Never Give Up On Your Dreams
When Sapna A. left her home early that cold morning, she knew she was not coming back again. All she could tuck into her small bag was some documents, her ID, and the little money she had saved from her work as a teacher. Only her sister knew where Sapna was headed. A few hours later, Sapna was on her way to neighboring Pakistan. Deep inside, she believed that the decision to flee was in the best interest of the whole family. She had endured months of intimidating letters slipped under their door by radicals. The letters threatened the family with “dire consequences and great harm” if Sapna continued to work as teacher trainer encouraging girls to finish their studies and to not accept marriage and motherhood as their only mission in life.
The last letter delivered the “final warning!”
“I told my sister I will never heed those threats. I can’t burn all that I have built up.”
In Pakistan, Sapna stayed with the family of her cousin, who Sapna describes as an open-minded guy. He gave her all the support she needed to reach out to UNHCR. Sapna’s asylum case was processed as an emergency case. Soon afterwards, five countries, including the U.S., granted Sapna asylum. Today, Sapna lives in Aurora, Illinois, and hopes to be reunited finally with her family in the U.S. in the near future.

◆ BRIEF 1:
Answer these questions from the passage about Sapna:
(a) What was Sapna's work before she left home?
(b) Who was the only person who knew where Sapna was headed?
(c) In which city and state does Sapna live today?
◆ BRIEF 2:
Retype the part of the passage about Sapna that opens with the words "In Pakistan, Sapna" and closes with "the near future.".
◆ BRIEF 3:
Write what comes next in the passage about Sapna, continuing after its last sentence.

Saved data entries
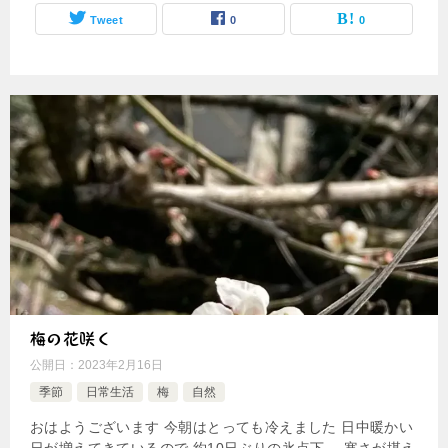
Tweet
0
0
梅の花咲く
公開日：
2023年2月16日
季節
日常生活
梅
自然
おはようございます 今朝はとっても冷えました 日中暖かい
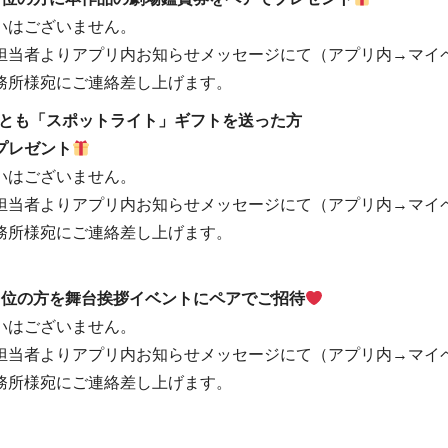
いはございません。
担当者よりアプリ内お知らせメッセージにて（アプリ内→マイ
務所様宛にご連絡差し上げます。
っとも「スポットライト」ギフトを送った方
プレゼント
いはございません。
担当者よりアプリ内お知らせメッセージにて（アプリ内→マイ
務所様宛にご連絡差し上げます。
1位の方を舞台挨拶イベントにペアでご招待
いはございません。
担当者よりアプリ内お知らせメッセージにて（アプリ内→マイ
務所様宛にご連絡差し上げます。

◆ TASK OUTPUT 1:
(a) She was a teacher, working as a teacher trainer.
(b) Her sister.
(c) Aurora, Illinois.

◆ TASK OUTPUT 2:
In Pakistan, Sapna stayed with the family of her cousin, who Sapna describes as an open-minded guy. He gave her all the support she needed to reach out to UNHCR. Sapna’s asylum case was processed as an emergency case. Soon afterwards, five countries, including the U.S., granted Sapna asylum. Today, Sapna lives in Aurora, Illinois, and hopes to be reunited finally with her family in the U.S. in the near future.

◆ TASK OUTPUT 3:
With the arrival of hundreds of Afghan evacuees to the U.S., Sapna feels a new task is lying ahead. As an interpreter for the World Relief organization, Sapna tries to knock down cultural and language barriers between humanitarian agencies and the distraught newcomers. Every day, she receives phone calls mainly from women asking her to escort them to doctor’s appointments or fill out various forms.
“I see that those women are struggling because they don’t speak English and know nothing about the U.S. healthcare system. They tell me they feel more comfortable when a female is interpreting for them. They ask me for help, and I can’t just walk away.”
Sapna got her bachelor’s degree in biology from Northern Illinois University and today is preparing to become a certified medical interpreter, and hoping to become a doctor herself one day.
“Never give up on your dreams,” Sapna tells the little Afghan girls she recently helped enroll in an American school. Today is their first day at school. A girl standing in line shyly waves goodbye to Sapna. Sapna waves back, and takes a quick glance at her watch before she jostles out of the building.